__Work required__. An exact copy of the data below is needed; please leave out any pictures.

(Collected data entries)
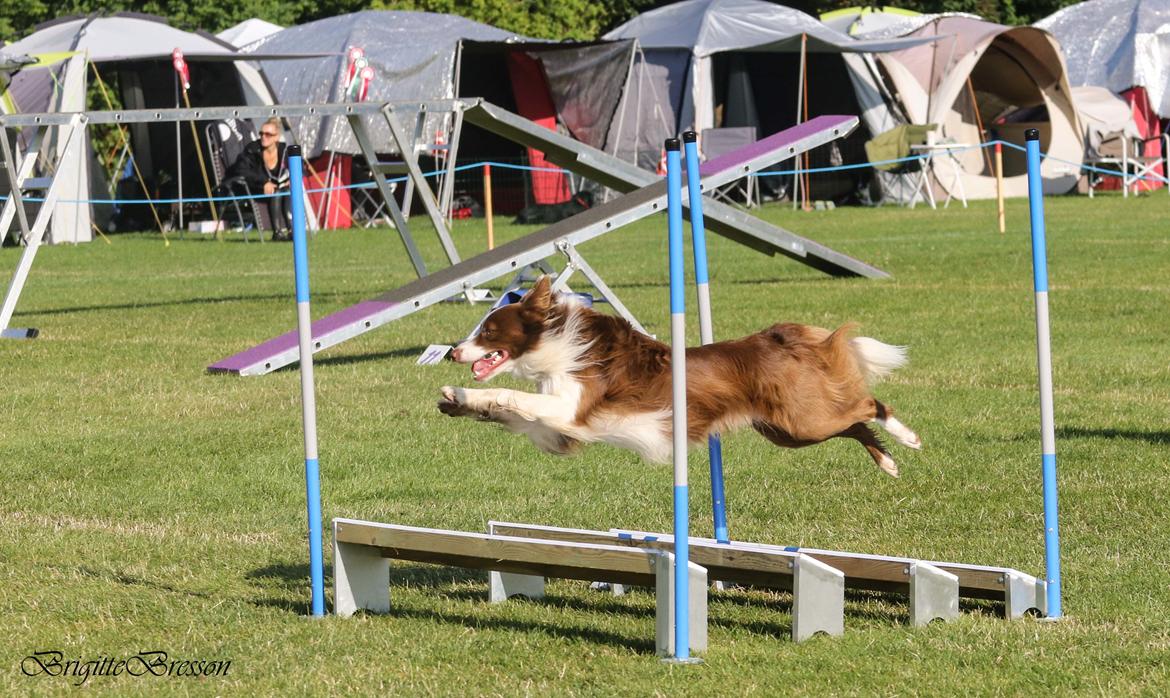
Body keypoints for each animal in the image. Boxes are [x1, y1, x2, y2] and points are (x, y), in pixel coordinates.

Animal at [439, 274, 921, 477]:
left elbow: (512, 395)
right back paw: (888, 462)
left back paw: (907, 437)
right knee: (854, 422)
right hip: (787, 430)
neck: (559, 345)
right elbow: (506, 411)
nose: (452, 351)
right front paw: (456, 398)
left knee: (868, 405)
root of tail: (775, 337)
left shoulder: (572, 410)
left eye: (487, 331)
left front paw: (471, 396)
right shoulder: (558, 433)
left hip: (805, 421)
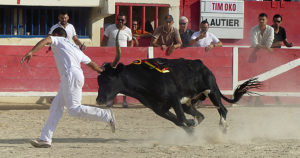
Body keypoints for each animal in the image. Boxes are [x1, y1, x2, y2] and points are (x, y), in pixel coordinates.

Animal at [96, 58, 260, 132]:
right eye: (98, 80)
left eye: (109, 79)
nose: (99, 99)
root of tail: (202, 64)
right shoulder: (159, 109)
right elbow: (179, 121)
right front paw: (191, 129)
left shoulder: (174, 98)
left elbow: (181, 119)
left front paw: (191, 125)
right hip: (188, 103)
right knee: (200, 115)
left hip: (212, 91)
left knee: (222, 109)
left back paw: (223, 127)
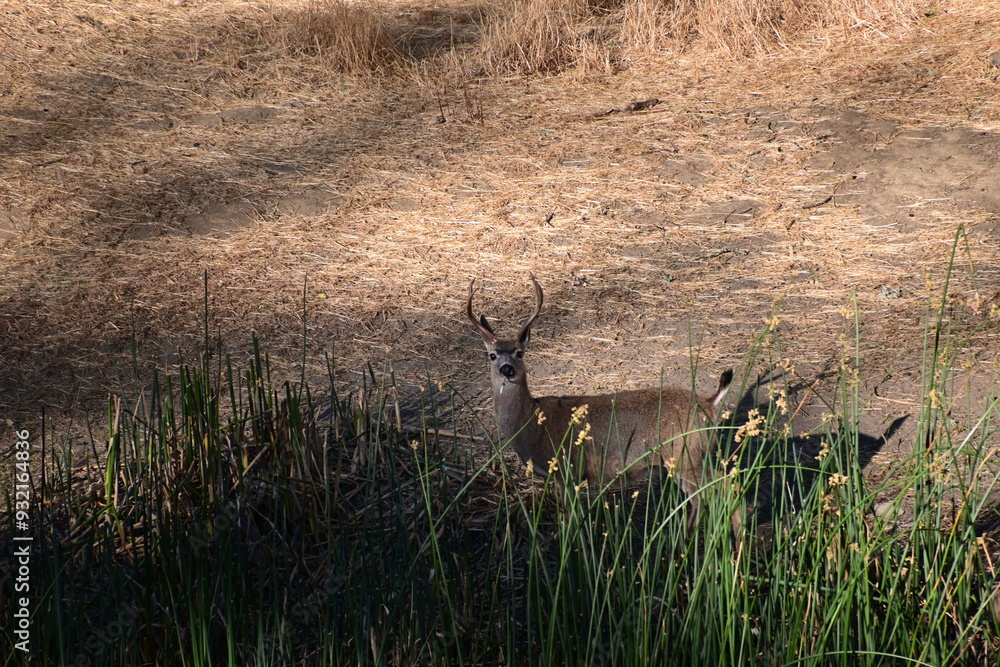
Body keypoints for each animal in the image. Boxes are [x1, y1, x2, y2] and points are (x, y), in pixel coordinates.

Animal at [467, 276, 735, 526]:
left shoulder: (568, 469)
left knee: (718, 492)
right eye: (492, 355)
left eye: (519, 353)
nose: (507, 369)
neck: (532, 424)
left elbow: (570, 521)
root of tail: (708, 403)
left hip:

__Your solution__.
Body keypoints for each animal in the image. Boxes are [x1, y1, x2, y2] and points are (x, y), in pixel coordinates.

Animal at [439, 274, 921, 477]:
left elbow: (512, 395)
right back paw: (888, 462)
left back paw: (907, 437)
right knee: (854, 422)
right hip: (787, 430)
neck: (559, 345)
right elbow: (506, 411)
nose: (452, 351)
right front paw: (456, 398)
left knee: (868, 405)
root of tail: (775, 337)
left shoulder: (572, 410)
left eye: (487, 331)
left front paw: (471, 396)
right shoulder: (558, 433)
left hip: (805, 421)
Body keypoints for each animal in the image. Boxes are [x1, y1, x2, y2] and points are (x, y), in pixel coordinates.

Animal at [96, 58, 260, 132]:
right eye: (98, 80)
left eye: (109, 79)
nose: (99, 99)
root of tail: (202, 64)
right shoulder: (159, 109)
right elbow: (179, 121)
right front paw: (191, 129)
left shoulder: (174, 98)
left elbow: (181, 119)
left front paw: (191, 125)
right hip: (188, 103)
right knee: (200, 115)
left hip: (212, 91)
left knee: (222, 109)
left back paw: (223, 127)
Body keypoints for each animal in the image. Boxes are [x1, y1, x2, y2] and points are (x, y), in pixel coordinates.

Animal at [467, 276, 735, 526]:
left shoulder: (568, 469)
left knee: (718, 492)
right eye: (492, 355)
left eye: (519, 353)
nose: (507, 369)
neck: (532, 424)
left elbow: (570, 521)
root of tail: (708, 403)
left hip:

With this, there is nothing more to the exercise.